B. İstinaf Sebepleri
Davalı Kurum Vekili istinaf dilekçesinde; ölüm sigortasında gerek sigortalılar gerekse hak sahipleri yönünden sigortalının ölüm tarihinde geçerli mevzuatın uygulandığını, Kurum işleminin usul ve yasaya uygun olduğunu beyanla mahkeme kararı kaldırılarak davanın reddine karar verilmesini talep etmiştir.

C. Gerekçe ve Sonuç
Bölge Adliye Mahkemesinin yukarıda tarih ve sayısı belirtilen kararı ile; somut olayda; davacının babasının 1479 sayılı Kanun’un 2 inci fıkrasında 02.08.2003 tarihinde yapılan ve iki maaşı birden almaya engel olan değişiklikten önce 04.12.1992 tarihinde vefat ettiği, bu nedenlerle davacının hem eşinden hem babasından ölüm aylığı almaya hak kazandığı ve ikisini birden almaya engel bir yasal düzenleme olmadığı anlaşılmaktadır (Yargıtay 21. Hukuk Dairesi’nin aynı yöndeki 27.12.2016 Tarih ve 2016/10753 E, 2016/15653 K sayılı kararı). Bilirkişi tarafından, davalı Kurum’dan gelen yazı cevaplarına göre davacıya ödenmesi gereken ölüm aylıklarının ve davacının aylığından yapılan kesintilerin de usulüne uygun olarak hesaplandığı anlaşılmakla; mahkemece verilen karar usul ve yasaya uygun olup davalı Kurum vekilinin istinaf talebinin reddine karar verilmiştir.

V. TEMYİZ
A. Temyiz Yoluna Başvuranlar
İlk Derece Mahkemesinin yukarıda belirtilen kararına karşı süresi içinde davalı Kurum vekili temyiz başvurusunda bulunmuştur.

B. Temyiz Sebepleri
Davalı Kurum vekili temyiz dilekçesinde;istinaf sebepleri doğrultusunda temyiz talebinde bulunmuştur.

C. Gerekçe
1. Uyuşmazlık ve Hukuki Nitelendirme
Uyuşmazlık, eşinden ve babasından çift ölüm aylığı bağlanması ile kurum işleminin iptali istemine ilişkindir.

2. İlgili Hukuk
5510 sayılı Kanun’un 01.10.2008 günü yürürlüğe giren ve “Ölüm aylığının hak sahiplerine paylaştırılması” başlığını taşıyan 34 üncü maddesinde, sigortalının evli olmayan, boşanan, dul kalan kızlarına ölüm aylığı bağlanabilmesi, bu Kanun kapsamında veya yabancı bir ülke mevzuatı kapsamında çalışmama veya kendi sigortalılığı nedeniyle gelir veya aylık bağlanmamış olma koşullarına bağlanmış, “Aylık ve gelirlerin birleşmesi” başlıklı 54 üncü maddede ise bu Kanuna göre bağlanacak aylık ve gelirlerin birleşmesi durumunda, hem eşinden, hem de ana ve/veya babasından ölüm aylığına hak kazananlara, tercihine göre eşinden ya da ana ve/veya babasından bağlanacak aylığının bağlanacağı hüküm altına alınmıştır.
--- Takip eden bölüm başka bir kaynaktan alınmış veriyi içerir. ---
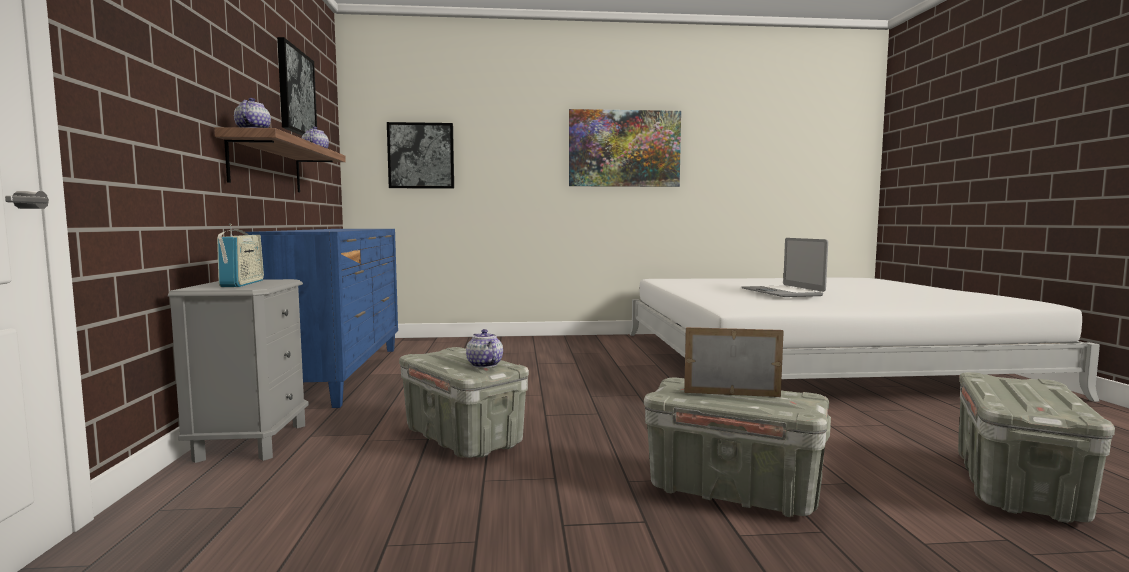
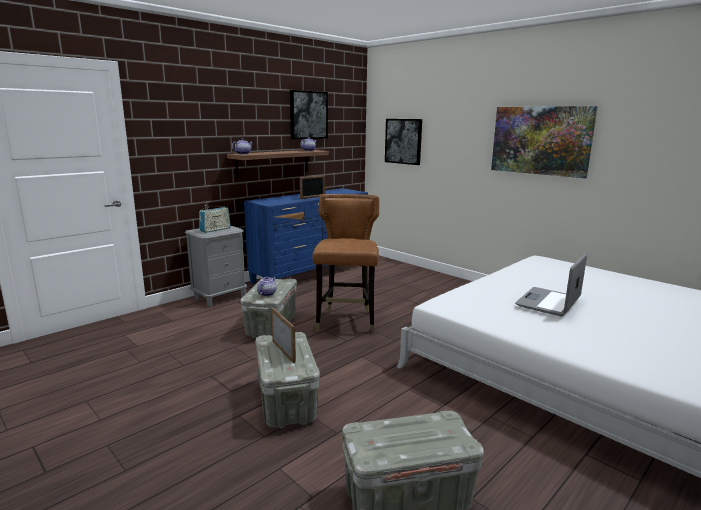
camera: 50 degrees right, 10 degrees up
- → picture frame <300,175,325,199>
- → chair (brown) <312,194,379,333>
Yaşamını yitiren sigortalının eş, çocuk, anne, babasına ölüm sigortasından aylık tahsisi yapılabilmesi için öncelikle hak sahipliği sıfatının kazanılması gerekmekte, bunun için hak sahiplerine ilişkin aylık bağlama koşullarının sağlanıp sağlanmadığına bakılmakta, başka anlatımla bu koşulları tümüyle yerine getiren kişi hak sahipliği sıfatını kazanmakta, anılan sıfata sahip kişilere, sigortalıya ait tahsis şartları da gerçekleşmişse aylık bağlanabilmektedir. Şu durumda yukarıda sıralanan maddeler ve sosyal güvenlik hukuku ilkeleri dikkate alındığında yasal mevzuat ve aylık bağlama koşulları kendi içerisinde ayrıştırılmalı, sigortalıya ait şartlar sigortalının ölüm günü itibarıyla yürürlükte olan yasal mevzuat kapsamında değerlendirilmeli, hak sahiplerine ilişkin koşullar ise hak sahipliği sıfatının kazanıldığı tarihte yürürlükte olan yasal düzenlemeler çerçevesinde irdelemeye tabi tutulmalıdır.

3. Değerlendirme
Davacının 506 sayılı Kanun kapsamında sigortalı olan eşinin 02.02.2010 tarihinde vefatı üzerine 4/a ölüm aylığı bağlandığı, davacının eşinden dolayı ölüm aylığı almakta iken 04.12.1992 tarihinde ölen babası Kurum sigortalısı …’ dan dolayı davacının 16.07.2010 tahsis talep tarihli dilekçesi ile tarafına ölüm aylığı bağlanmasını istediği, kurumca davacıya babasından dolayı 01.08.2010 tarihinden itibaren Tarım Bağ-Kur kapsamında ölüm aylığı bağlandığı ve bu aylığın 26.11.2015 tarihinde kurumca kesildiği, davacının 22.05.2016 tarihli dilekçesi ile babasından dolayı bağlanan aylığın kesildiğini, yeniden bağlanmasını istediği, ancak Kurumun 01.06.2016 tarihli yazıları ile davacının talebin reddettiği anlaşılmaktadır.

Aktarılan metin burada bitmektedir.